### Brief
Return every line in the records below that contains the word "value".

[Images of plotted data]
□ □ □ □

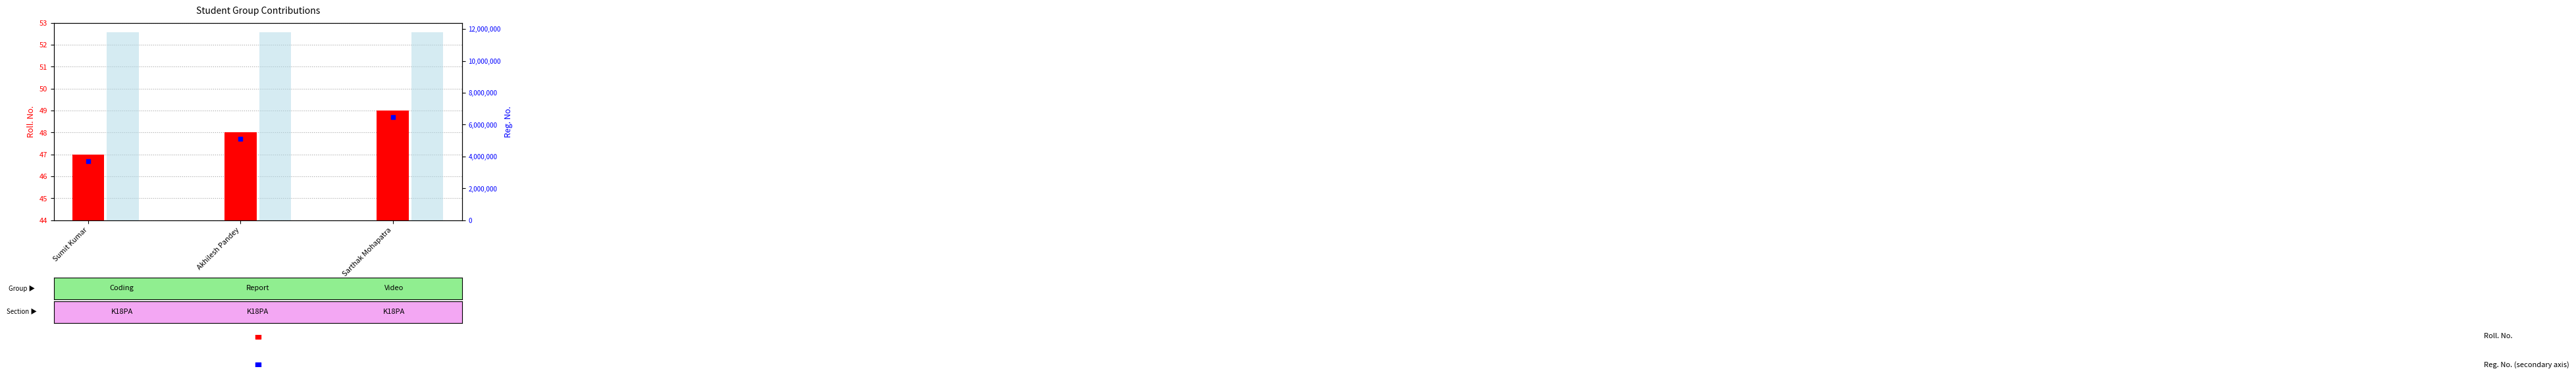

What is the total value across all series at Akhilesh Pandey?

11803625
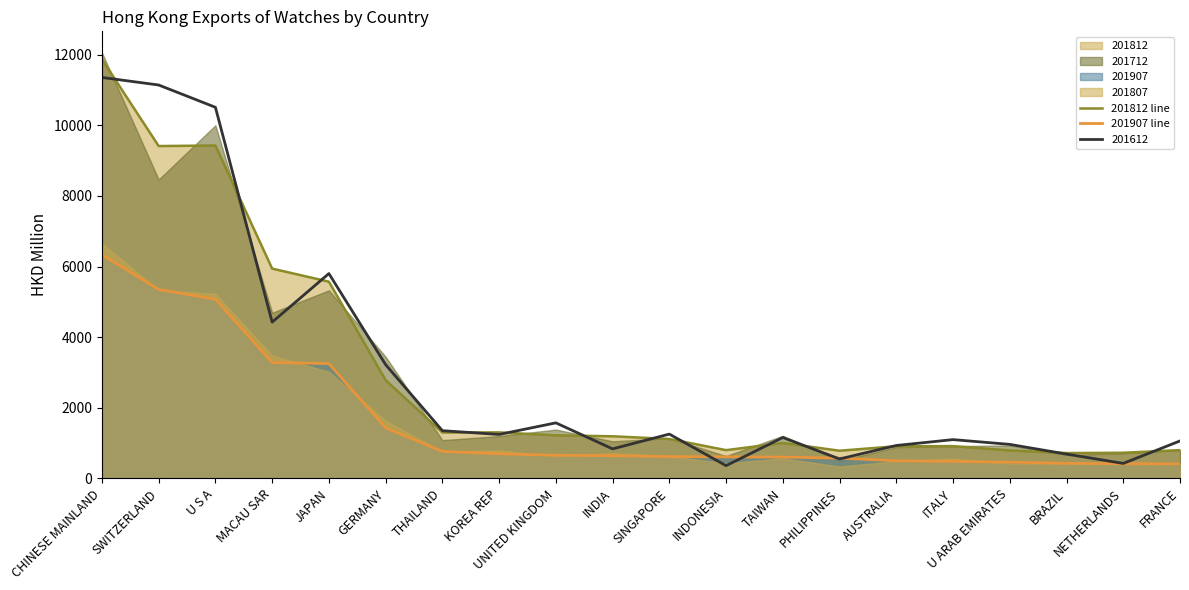

List the labels in order of 201907 line value, smallest first.

FRANCE, NETHERLANDS, BRAZIL, U ARAB EMIRATES, ITALY, AUSTRALIA, PHILIPPINES, TAIWAN, INDONESIA, SINGAPORE, INDIA, UNITED KINGDOM, KOREA REP, THAILAND, GERMANY, JAPAN, MACAU SAR, U S A, SWITZERLAND, CHINESE MAINLAND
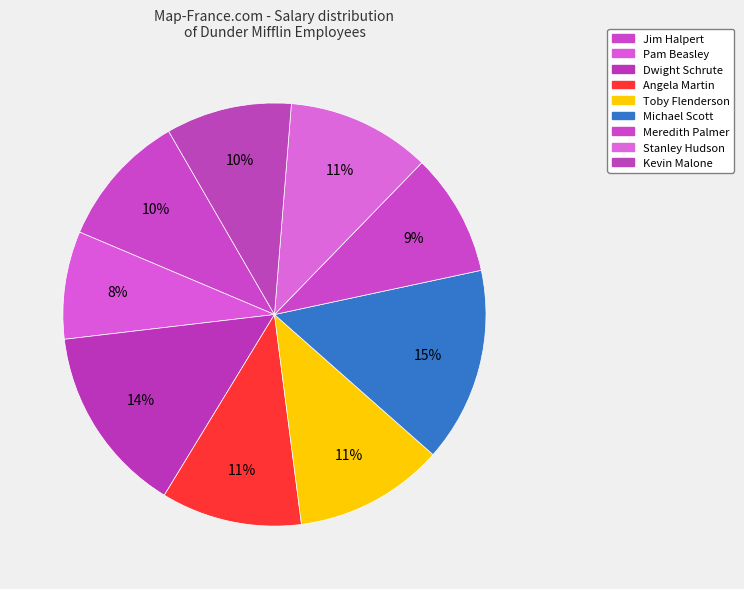

To the nearest percent, what is the difference between the largest and smallest slice percentages?

7%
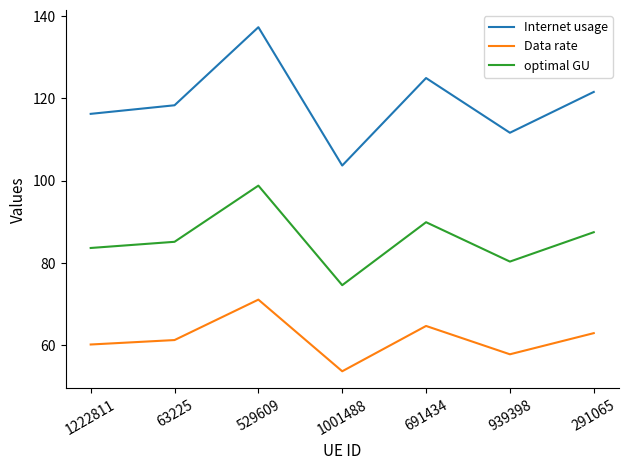

What are all the series names shown in the legend?

Internet usage, Data rate, optimal GU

□ □ □ □

### Response
What is the total value across all series at Akhilesh Pandey?
List the labels in order of 201907 line value, smallest first.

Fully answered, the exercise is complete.